The immediate concern is rather with the International Atomic Energy Agency’s ability to inspect and verify Iran’s nuclear installations. Here, an interim agreement is expiring at the end of this month, threatening to severely curtail the agency’s eyes and ears on the ground.
Given that the Iranian leadership appears to have banked on the eventual lifting of sanctions, however, this hurdle should be surmountable. Effectively, when Raisi assumes the presidency, he will be able to bask in the benefits of that decision while blaming any remaining faults on his predecessor, Hassan Rouhani. And the Europeans will be able to set their sights on the many other problems Iran poses for them.
The more difficult question is what the return of the hardliners to the presidency—and in fact their full control of all levers of power in the Islamic Republic—means for Iranian society.
The sixty-year-old Raisi is a middle-ranked cleric—hojatoleslam—steeped in the country’s judicial system. He rose from being deputy prosecutor of Tehran after the 1979 revolution to attorney general by 2014, becoming chief justice in 2019 following his failed presidential bid.
With Raisi leading the Iranian government, any hope some had still harbored about reforms from within will be gone. He holds conservative views on social issues from dress code to Internet use, and when charged with investigating the hundreds of deaths during the 2019 protests, he only found fault with those filing a complaint.
Unlike Rouhani, who spoke of a referendum to reform the state leadership in the moment of Khamenei’s passing, Raisi appears determined to maintain—even cement—the status quo, possibly seeing himself as the next supreme leader.
Moreover, Raisi is most notorious for his alleged role as a member of a four-person death panel in the 1988 mass killing of thousands of political prisoners, a charge that he has steadfastly denied. As much as this repels any civic-minded Iranian, it endears Raisi to the regime’s insiders, as he has a vested interest in maintaining the system as it is.

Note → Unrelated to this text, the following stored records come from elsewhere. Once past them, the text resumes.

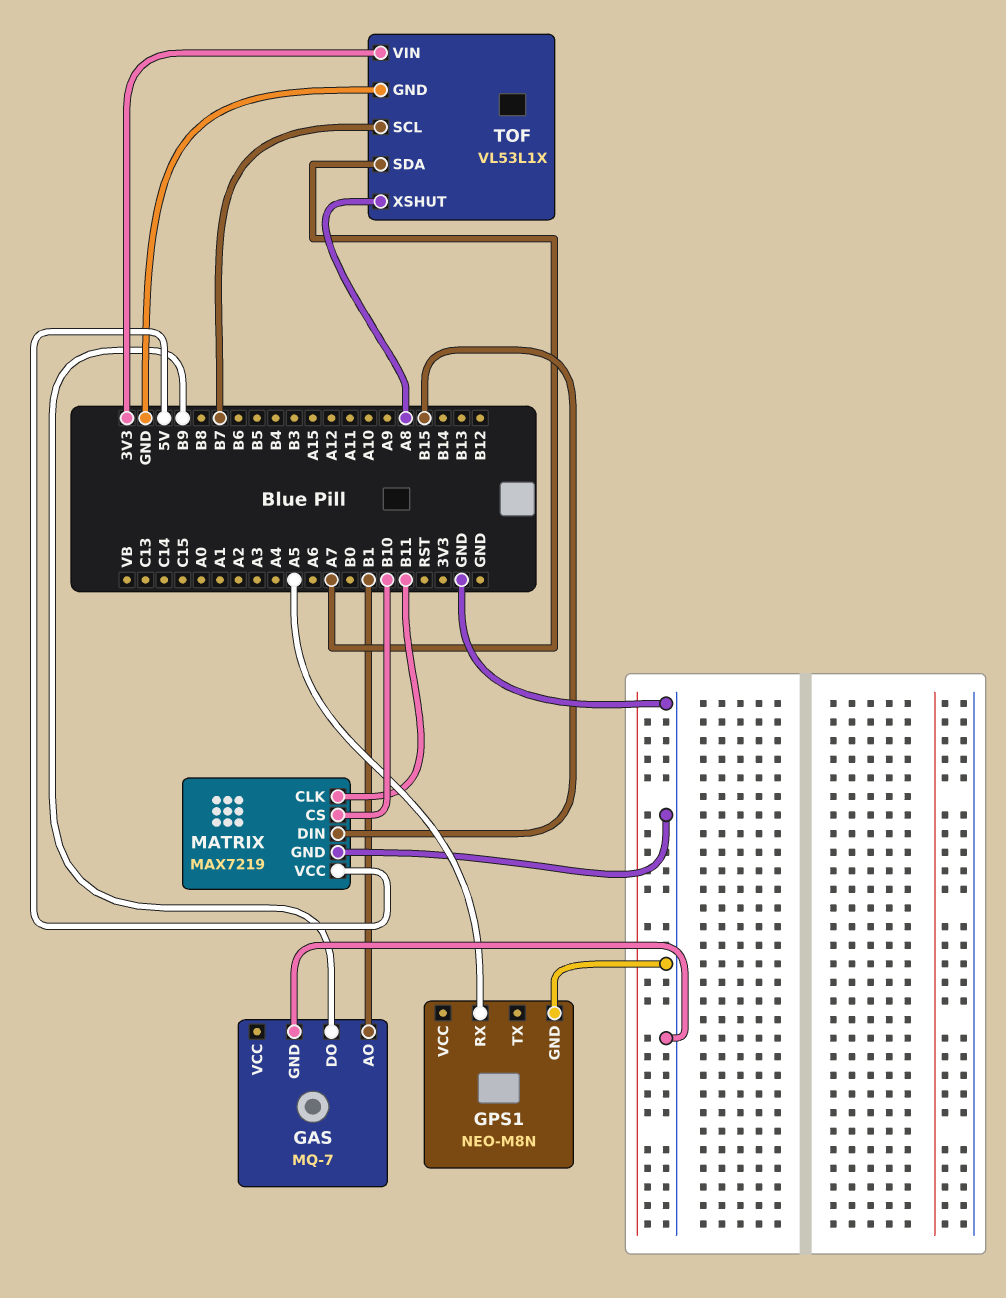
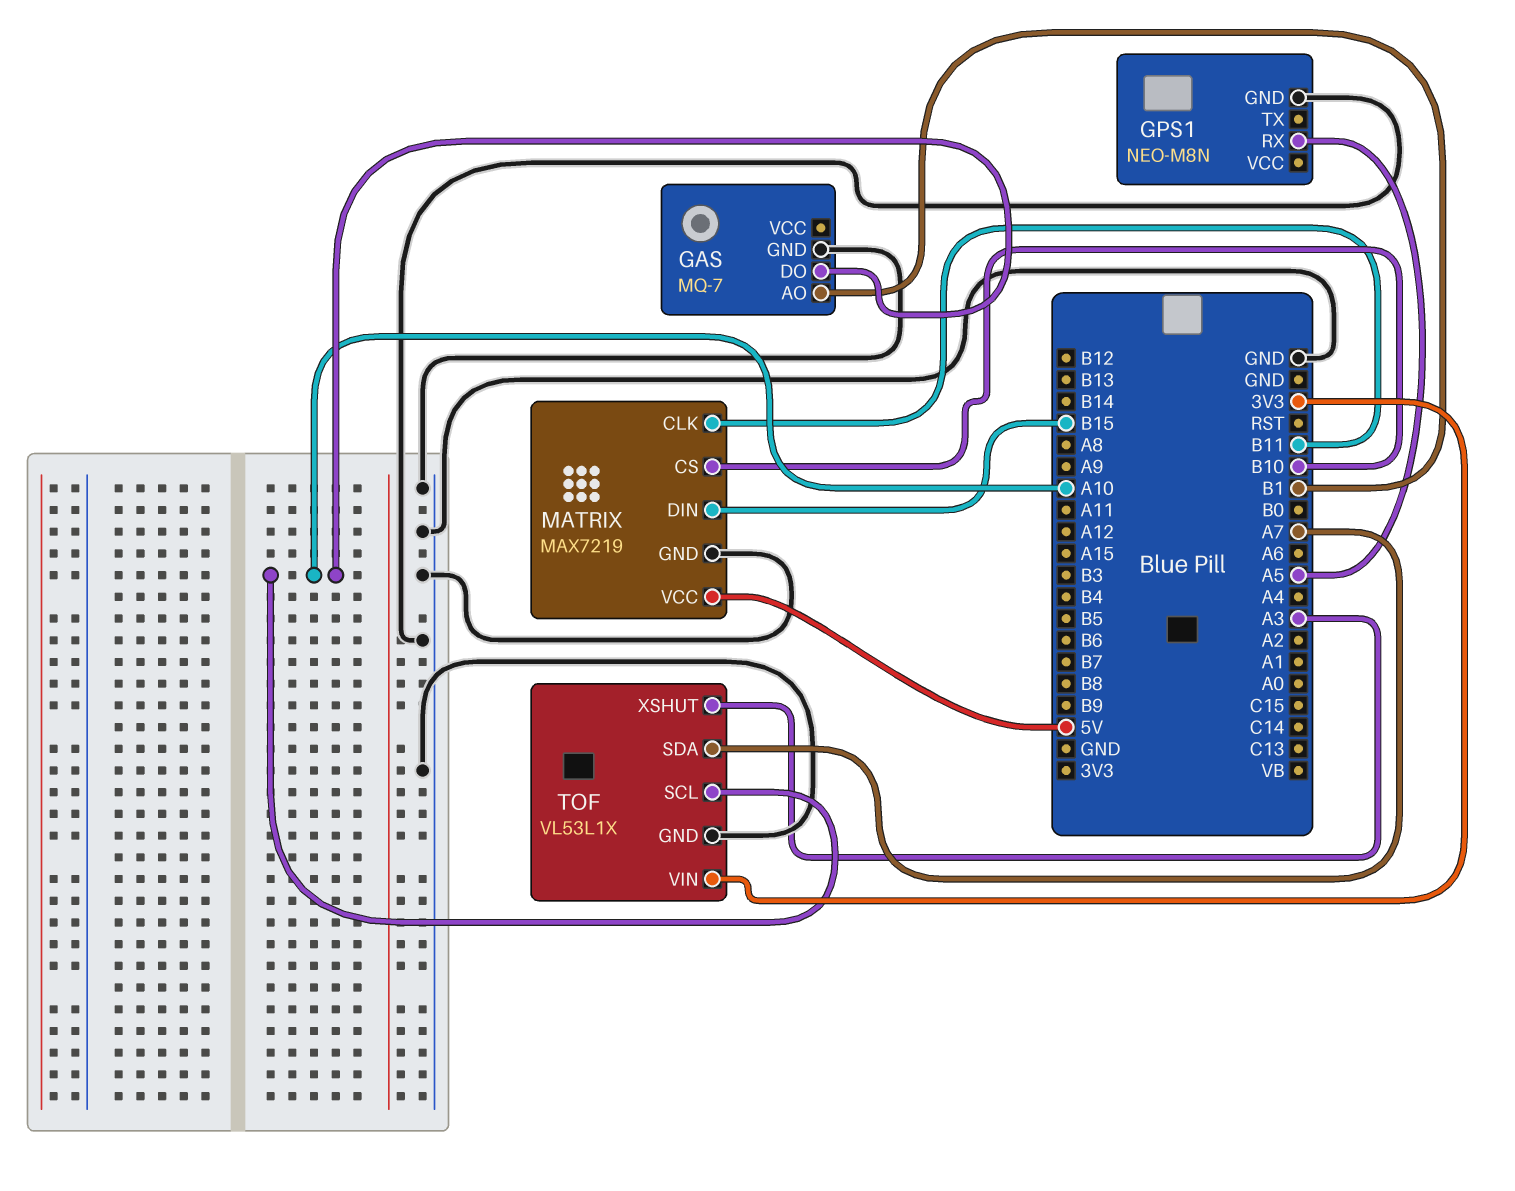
GAS pin DO: B9 -> A10
TOF pin SCL: B7 -> A10
TOF pin XSHUT: A8 -> A3

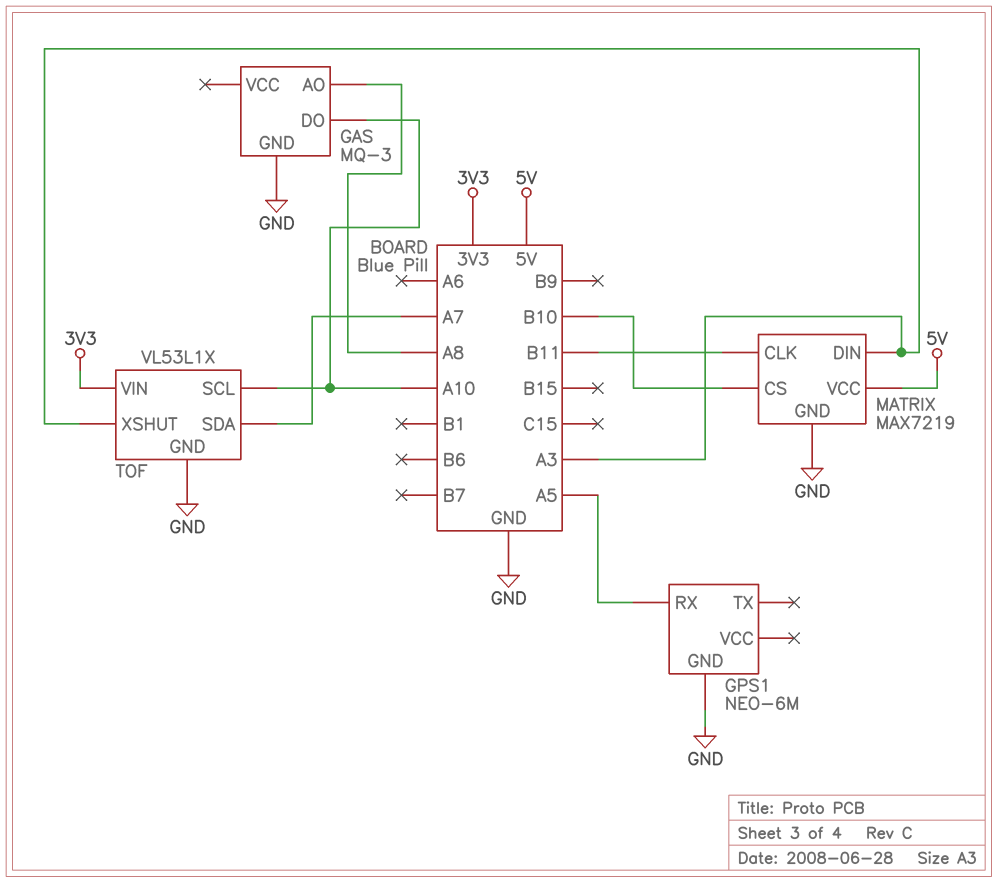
GAS: MQ-7 -> MQ-3
GAS pin AO: B1 -> A8
GPS1: NEO-M8N -> NEO-6M
MATRIX pin DIN: B15 -> A3

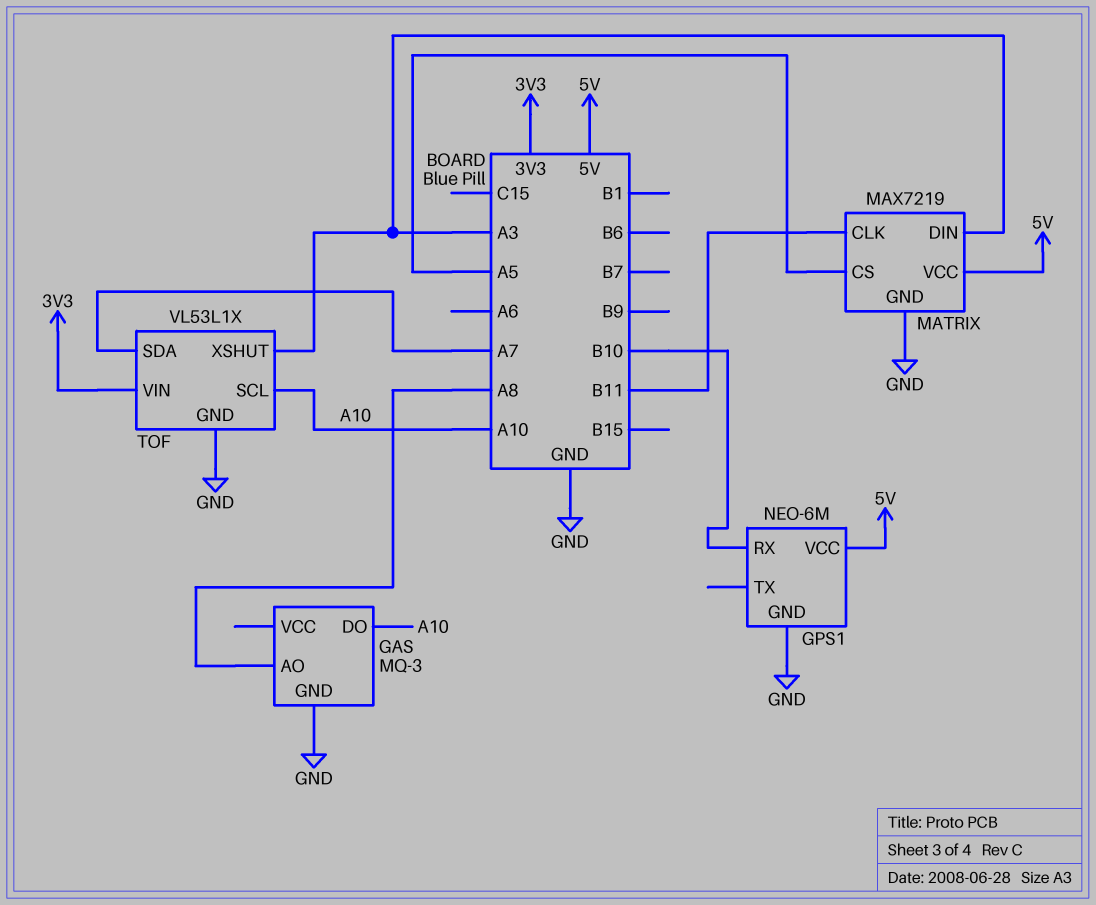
GPS1 pin RX: A5 -> B10
GPS1 pin VCC: none -> 5V
MATRIX pin CS: B10 -> A5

It may also spell trouble for European-Iranian relations, as an Iranian currently is on trial in Sweden for his own involvement. A juridical implication of Iran’s new president in those executions will likely disrupt any political dialogue, just as the Mykonos verdict of a German court incriminating Iran’s leadership in the murder of four opposition politicians did back in 1997.
All this will make any European initiative directed at Iran’s domestic sphere more difficult to execute. Given that the Iranian leadership has refused Western vaccines and aid, and views academics with international contacts as potential spies, there is little room for the “constructive engagement” the EU keeps hoping for once the nuclear deal is back on track. The latter may bring renewed control over Iran’s nuclear program and limited trade but won’t be a springboard for an opening of the country to the outside world.

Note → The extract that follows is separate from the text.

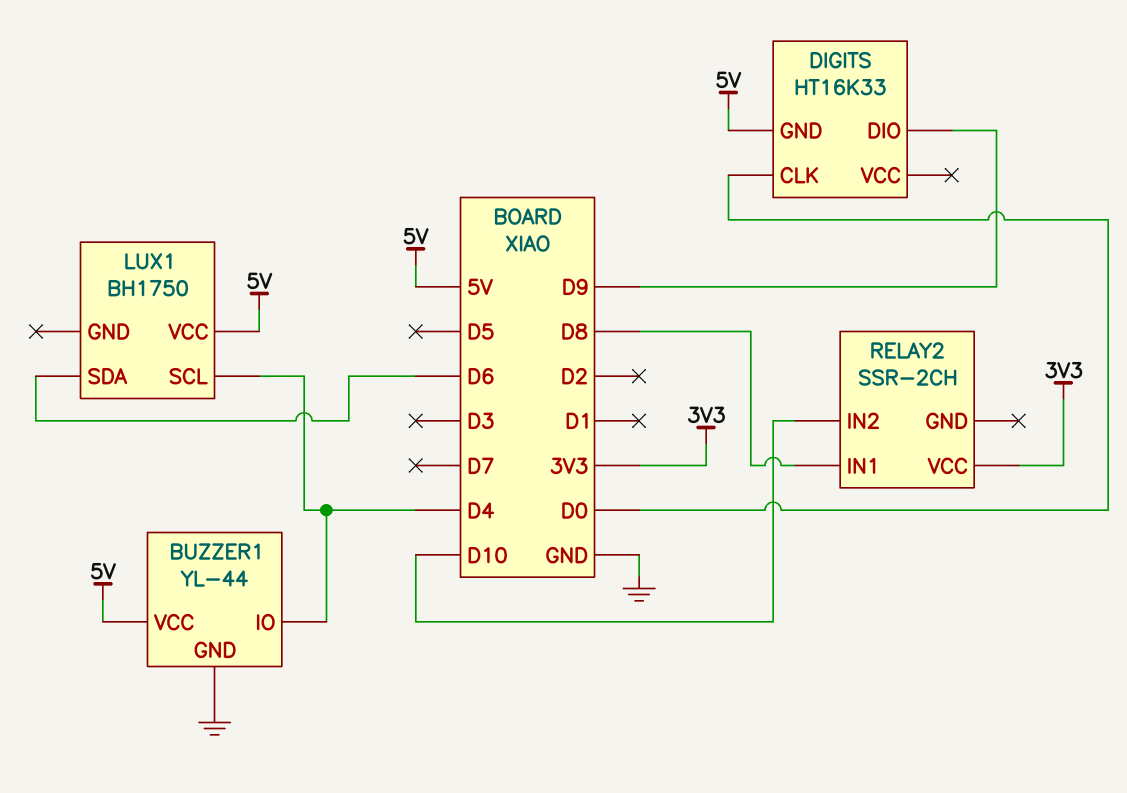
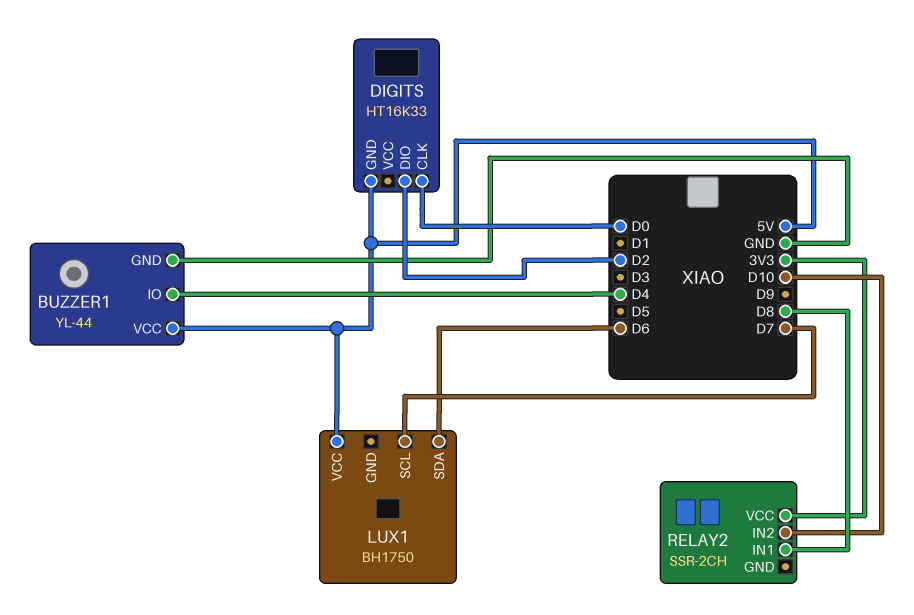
DIGITS pin DIO: D9 -> D2
LUX1 pin SCL: D4 -> D7

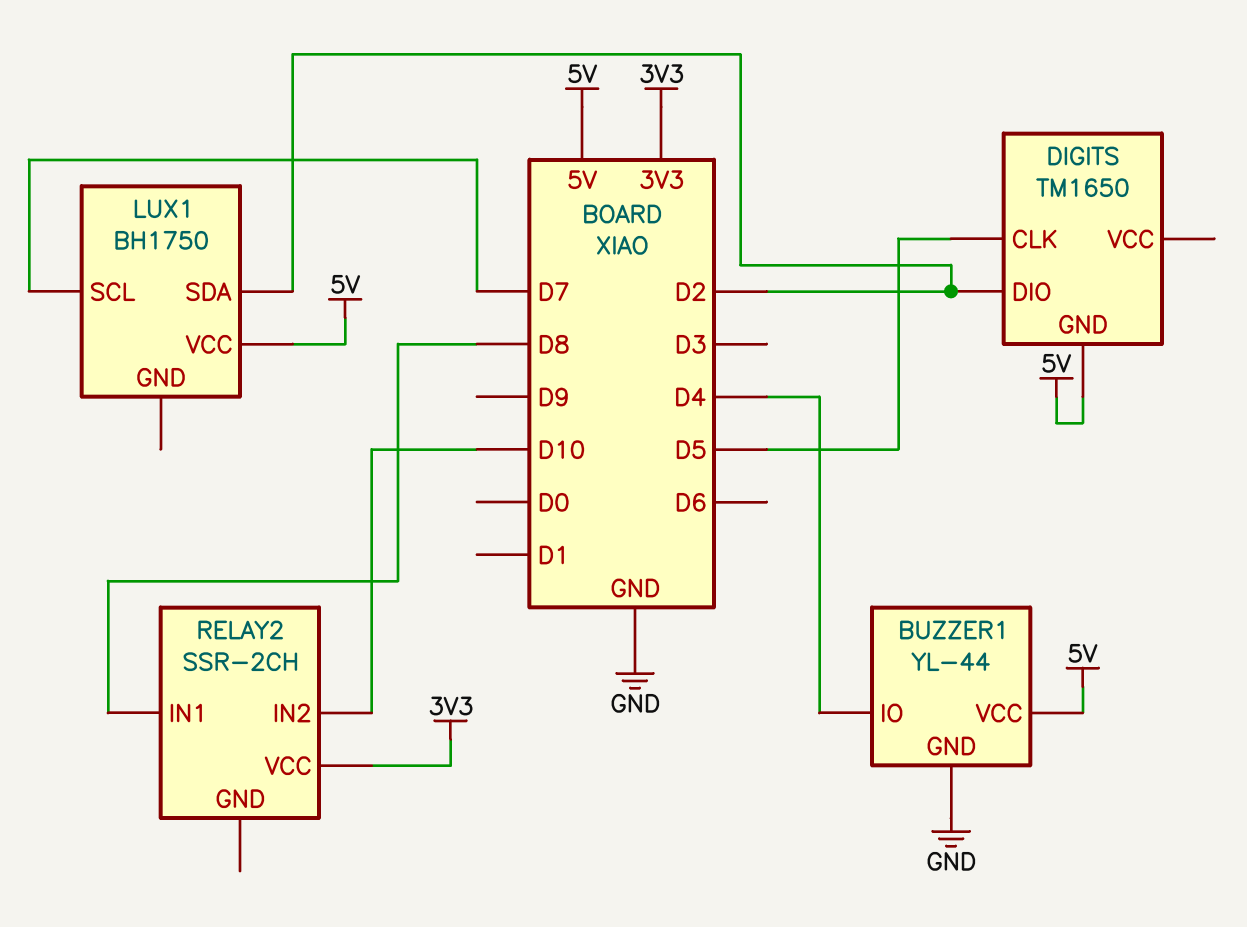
DIGITS: HT16K33 -> TM1650
DIGITS pin CLK: D0 -> D5
LUX1 pin SDA: D6 -> D2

Lastly, Raisi will continue to pursue Iran’s regional policies of extending its reach through proxies while being open to diplomacy with worried neighbors.

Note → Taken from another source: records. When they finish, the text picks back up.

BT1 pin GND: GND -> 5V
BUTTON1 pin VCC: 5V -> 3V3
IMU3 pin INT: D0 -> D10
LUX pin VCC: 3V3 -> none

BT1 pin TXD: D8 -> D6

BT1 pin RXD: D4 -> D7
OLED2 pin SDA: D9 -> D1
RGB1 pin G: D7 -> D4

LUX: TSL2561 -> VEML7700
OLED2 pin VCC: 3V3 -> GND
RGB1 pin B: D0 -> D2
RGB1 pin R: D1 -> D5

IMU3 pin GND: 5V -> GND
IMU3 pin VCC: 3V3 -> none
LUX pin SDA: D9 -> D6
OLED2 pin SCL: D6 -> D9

Having given little indication about his own priorities, the new president is expected to yield to the powerful Islamic Revolutionary Guards Corps, which controls regional activities in consultation with the supreme leader. This means continuing the past years’ trend of combining violent attacks, such as those on Arab tankers and oil installations, with diplomatic talks on issues such as maritime security and regional de-escalation with the United Arab Emirates and Saudi Arabia, respectively.
Hence, the new Iranian leadership will be hard-nosed about its security interests, but without any isolationist streaks. For the EU, this represents an opportunity to update its own approach by expanding its focus on the nuclear file to a bigger, regional picture.
The political grounds are shifting: Israel concluded diplomatic accords with two Gulf states, some of the latter have begun talking to Tehran, and Washington seeks to extricate itself from a conflict-prone theater. Time for Europe to come in with proposals for how to organize collective security in the Persian Gulf.